Still dabbing at it, I went into the living room. But it was Tarc, not Smith, who’d come in. He waited there, the shape and size of him incongruous with the room. I was used to seeing him in the wide, bright halls of Harkness House. Tarc seemed wrong in this room, with its faded wallpaper and cluttered bookshelves. From her spot on the wall, Sorcha smiled at him.
‘I meant the ruined cottage,’ he said, breathless, as if he’d run all the way. ‘I looked for you at Arabella’s cottage.’
‘Was Cassa very upset?’
He came towards me, examining Sorcha’s torn dress. The graze on my face. My mussed-up hair.
‘What happened?’
‘I fell.’ I turned away.
He moved closer, until he was in my line of vision. Forcing me to look at him.
‘You can’t be here,’ I said, feeling that rise of panic even though we were alone. ‘My grandfather.’
But Tarc’s attention had shifted. He was looking past me, at Smith’s war table.
‘Wren, what is this?’ His voice was steady and yet I heard the alarm there.
‘That’s just my grandfather’s hobby. He’s not really planning a big war.’
‘Hobby?’
‘The war table. It’s just a game.’
Hands on my shoulders, he turned me round to face the war table. The rivers, hills, woods and farms were gone. No soldiers, no tanks. In their place was a long, thick rope looped into the Daragishka Knot. At the centre of the first loop was a smooth, oval river stone. In the second, a rough mountain rock. The third was empty. Another smooth stone right beside it.
He turned to me and there was such gentleness in his eyes. ‘You don’t know, do you?’
‘I’ve never seen this before.’ I said, moving towards the table. ‘Why would they put it out here?’ On the top side of the knot was a sprig of dried meadowsweet, on the left a sprig of whitethorn, and opposite, the new bud of an alder tree. At the core, the lucky acorn that Tarc had given to me.
‘They’re forming the Daragishka Knot.’
‘But we don’t have the stones.’
Tarc brushed the hair from my face. ‘To make the Daragishka Knot you need a stone from a river, one from a mountain and one from the sea.’
‘No, that’s not how it works,’ I said patiently. Couldn’t blame judges for not knowing augur traditions.
But Tarc was touching the first stone. ‘The only thing that matters in
forming the Daragishka Knot is naming the stones. The first is Betrayal.’
And I saw that the stone had been marked in Ogham. Even my rudimentary grasp of the alphabet could make out that ‘Betrayal’ was a very possible translation.
‘Then Sacrifice.’ He traced the lines on the second stone. ‘S, A, C …’
‘No.

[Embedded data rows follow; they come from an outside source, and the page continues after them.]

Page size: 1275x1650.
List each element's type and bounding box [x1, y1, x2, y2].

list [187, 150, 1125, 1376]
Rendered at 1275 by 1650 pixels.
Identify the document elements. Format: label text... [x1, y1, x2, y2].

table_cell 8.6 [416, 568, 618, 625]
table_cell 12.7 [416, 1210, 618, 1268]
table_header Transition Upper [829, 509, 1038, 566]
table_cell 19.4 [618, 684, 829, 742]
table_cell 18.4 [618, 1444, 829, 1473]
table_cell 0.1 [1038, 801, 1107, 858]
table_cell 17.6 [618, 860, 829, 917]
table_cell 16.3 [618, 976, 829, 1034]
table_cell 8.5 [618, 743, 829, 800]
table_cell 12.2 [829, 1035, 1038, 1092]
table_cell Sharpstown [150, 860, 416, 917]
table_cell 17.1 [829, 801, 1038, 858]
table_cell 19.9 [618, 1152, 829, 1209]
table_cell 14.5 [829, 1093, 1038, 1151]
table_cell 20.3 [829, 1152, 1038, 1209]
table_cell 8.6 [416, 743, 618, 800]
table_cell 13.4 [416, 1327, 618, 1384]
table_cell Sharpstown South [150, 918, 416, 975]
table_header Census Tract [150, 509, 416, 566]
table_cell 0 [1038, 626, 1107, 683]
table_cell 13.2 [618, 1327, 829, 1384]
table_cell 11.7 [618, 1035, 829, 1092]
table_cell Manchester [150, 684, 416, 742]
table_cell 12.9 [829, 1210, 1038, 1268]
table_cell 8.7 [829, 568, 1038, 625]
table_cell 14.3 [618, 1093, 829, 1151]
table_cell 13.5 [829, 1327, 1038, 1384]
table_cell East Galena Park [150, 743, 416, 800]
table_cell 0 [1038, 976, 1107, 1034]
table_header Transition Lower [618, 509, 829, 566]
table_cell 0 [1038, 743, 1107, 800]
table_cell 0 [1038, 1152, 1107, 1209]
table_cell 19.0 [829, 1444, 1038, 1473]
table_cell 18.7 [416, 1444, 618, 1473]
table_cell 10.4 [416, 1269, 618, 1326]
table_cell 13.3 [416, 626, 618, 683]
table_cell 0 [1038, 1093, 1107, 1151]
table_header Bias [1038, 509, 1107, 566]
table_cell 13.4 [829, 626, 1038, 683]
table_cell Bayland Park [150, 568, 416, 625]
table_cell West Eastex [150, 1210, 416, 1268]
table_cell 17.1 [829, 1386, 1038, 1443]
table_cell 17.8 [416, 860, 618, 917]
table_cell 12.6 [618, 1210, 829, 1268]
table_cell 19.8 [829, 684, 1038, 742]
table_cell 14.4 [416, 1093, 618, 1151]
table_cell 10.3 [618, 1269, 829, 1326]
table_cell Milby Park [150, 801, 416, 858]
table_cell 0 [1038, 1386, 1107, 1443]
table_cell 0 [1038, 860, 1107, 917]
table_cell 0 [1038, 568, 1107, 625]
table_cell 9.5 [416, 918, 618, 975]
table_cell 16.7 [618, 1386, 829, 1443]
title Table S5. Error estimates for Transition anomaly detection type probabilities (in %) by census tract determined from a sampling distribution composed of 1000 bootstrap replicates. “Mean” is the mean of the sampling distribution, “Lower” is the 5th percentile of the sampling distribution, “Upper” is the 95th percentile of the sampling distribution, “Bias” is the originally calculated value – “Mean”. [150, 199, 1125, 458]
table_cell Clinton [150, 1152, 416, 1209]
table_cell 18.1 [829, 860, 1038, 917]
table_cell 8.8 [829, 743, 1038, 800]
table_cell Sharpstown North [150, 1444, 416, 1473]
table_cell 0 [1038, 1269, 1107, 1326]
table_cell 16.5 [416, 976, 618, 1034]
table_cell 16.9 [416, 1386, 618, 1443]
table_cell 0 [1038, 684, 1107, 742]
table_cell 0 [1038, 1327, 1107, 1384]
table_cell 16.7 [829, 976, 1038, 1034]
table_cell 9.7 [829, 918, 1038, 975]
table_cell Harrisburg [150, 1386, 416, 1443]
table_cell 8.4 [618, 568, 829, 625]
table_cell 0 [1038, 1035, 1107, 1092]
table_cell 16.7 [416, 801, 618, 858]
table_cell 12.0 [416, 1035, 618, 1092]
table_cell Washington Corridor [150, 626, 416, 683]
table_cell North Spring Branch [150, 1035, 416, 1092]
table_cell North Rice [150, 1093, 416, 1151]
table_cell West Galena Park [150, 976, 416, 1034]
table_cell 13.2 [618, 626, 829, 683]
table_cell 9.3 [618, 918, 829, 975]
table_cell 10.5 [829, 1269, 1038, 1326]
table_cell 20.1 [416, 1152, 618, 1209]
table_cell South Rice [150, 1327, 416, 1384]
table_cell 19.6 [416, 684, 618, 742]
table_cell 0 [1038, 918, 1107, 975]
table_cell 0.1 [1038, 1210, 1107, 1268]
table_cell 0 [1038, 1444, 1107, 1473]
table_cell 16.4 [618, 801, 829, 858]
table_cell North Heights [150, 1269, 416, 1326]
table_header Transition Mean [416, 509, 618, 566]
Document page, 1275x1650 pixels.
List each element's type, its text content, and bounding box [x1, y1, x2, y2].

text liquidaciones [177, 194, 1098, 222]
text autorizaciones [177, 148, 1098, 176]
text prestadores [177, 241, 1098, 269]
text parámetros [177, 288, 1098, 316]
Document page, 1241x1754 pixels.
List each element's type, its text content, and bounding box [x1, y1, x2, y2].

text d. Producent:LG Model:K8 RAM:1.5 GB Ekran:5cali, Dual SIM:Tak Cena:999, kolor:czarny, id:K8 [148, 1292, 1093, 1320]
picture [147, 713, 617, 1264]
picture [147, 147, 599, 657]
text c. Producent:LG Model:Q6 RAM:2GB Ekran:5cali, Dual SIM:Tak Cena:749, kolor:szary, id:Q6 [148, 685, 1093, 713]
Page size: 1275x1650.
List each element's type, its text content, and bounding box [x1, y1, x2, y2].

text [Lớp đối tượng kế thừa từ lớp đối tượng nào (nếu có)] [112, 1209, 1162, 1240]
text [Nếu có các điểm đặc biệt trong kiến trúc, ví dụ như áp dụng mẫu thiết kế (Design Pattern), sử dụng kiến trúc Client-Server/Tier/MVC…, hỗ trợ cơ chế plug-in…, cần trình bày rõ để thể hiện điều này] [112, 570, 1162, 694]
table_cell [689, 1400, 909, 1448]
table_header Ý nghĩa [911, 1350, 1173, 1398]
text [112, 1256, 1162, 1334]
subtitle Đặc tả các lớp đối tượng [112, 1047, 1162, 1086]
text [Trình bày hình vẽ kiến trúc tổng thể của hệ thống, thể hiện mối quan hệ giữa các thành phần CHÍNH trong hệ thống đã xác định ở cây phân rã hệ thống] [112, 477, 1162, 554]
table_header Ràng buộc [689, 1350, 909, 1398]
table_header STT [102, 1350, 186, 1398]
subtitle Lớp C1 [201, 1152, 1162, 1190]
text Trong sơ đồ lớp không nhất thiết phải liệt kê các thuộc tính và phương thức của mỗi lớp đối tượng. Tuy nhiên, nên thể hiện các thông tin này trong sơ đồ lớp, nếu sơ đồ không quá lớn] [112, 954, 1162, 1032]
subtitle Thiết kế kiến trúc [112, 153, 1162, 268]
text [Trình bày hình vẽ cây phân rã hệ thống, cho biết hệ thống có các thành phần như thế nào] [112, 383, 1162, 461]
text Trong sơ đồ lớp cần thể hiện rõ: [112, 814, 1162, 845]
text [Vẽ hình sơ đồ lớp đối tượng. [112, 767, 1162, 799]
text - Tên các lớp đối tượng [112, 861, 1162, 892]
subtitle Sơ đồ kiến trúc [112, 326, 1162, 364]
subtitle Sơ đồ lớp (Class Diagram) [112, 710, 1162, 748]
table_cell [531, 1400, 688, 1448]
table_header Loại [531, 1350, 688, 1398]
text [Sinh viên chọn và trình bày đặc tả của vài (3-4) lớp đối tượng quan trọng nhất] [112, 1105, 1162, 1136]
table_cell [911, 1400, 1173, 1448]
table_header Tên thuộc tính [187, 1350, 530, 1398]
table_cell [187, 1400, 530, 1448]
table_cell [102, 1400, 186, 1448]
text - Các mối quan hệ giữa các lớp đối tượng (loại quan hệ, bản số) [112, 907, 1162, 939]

You’ve got it all wrong.’
‘Naming the stones can only happen through action,’ he continued. ‘They have to be big gestures. Betrayal, sacrifice, surrender on an epic scale. The betrayal has to cut deep. The sacrifice has to hurt. The surrender has to be a leap into the unknown. Otherwise it won’t work. And the bigger the gesture, the more power it has.’
‘Maybe that’s how it is for the judges, but it’s different for us. The Daragishka stones are named for the Crimson River that flows red on Hy-Breasil. Ruairí Ó Cróinín found them.’
‘No,’ Tarc said. ‘The Daragishka Knot is named for the river that flowed red with blood, where the Bláithín found her beloved dying after a battle. The Knot was formed when the Bláithín begged the forest for her lover’s life. In return, she had to sacrifice an augur soldier who was injured on the battlefield. She turned her back on her people and surrendered herself to the forest, where she lived as meadowsweet for three years.’
‘You’re confusing your myths with ours.’
I looked back at the knot on the war table, trying to think how to begin explaining this to Tarc. I reached out a finger to the rope, then picked up the beach stone.
‘Wren, we should leave.’ Tarc was right behind me.
‘Leave? This is my home.’
The front door pushed open and we both turned, startled.
‘What’s going on, Wren?’ I heard Maeve say. She came into the living room and hung her coat on the row of hooks. She stopped to take off her boots. But her movements were stiff and wooden. My eye fell on the acorn.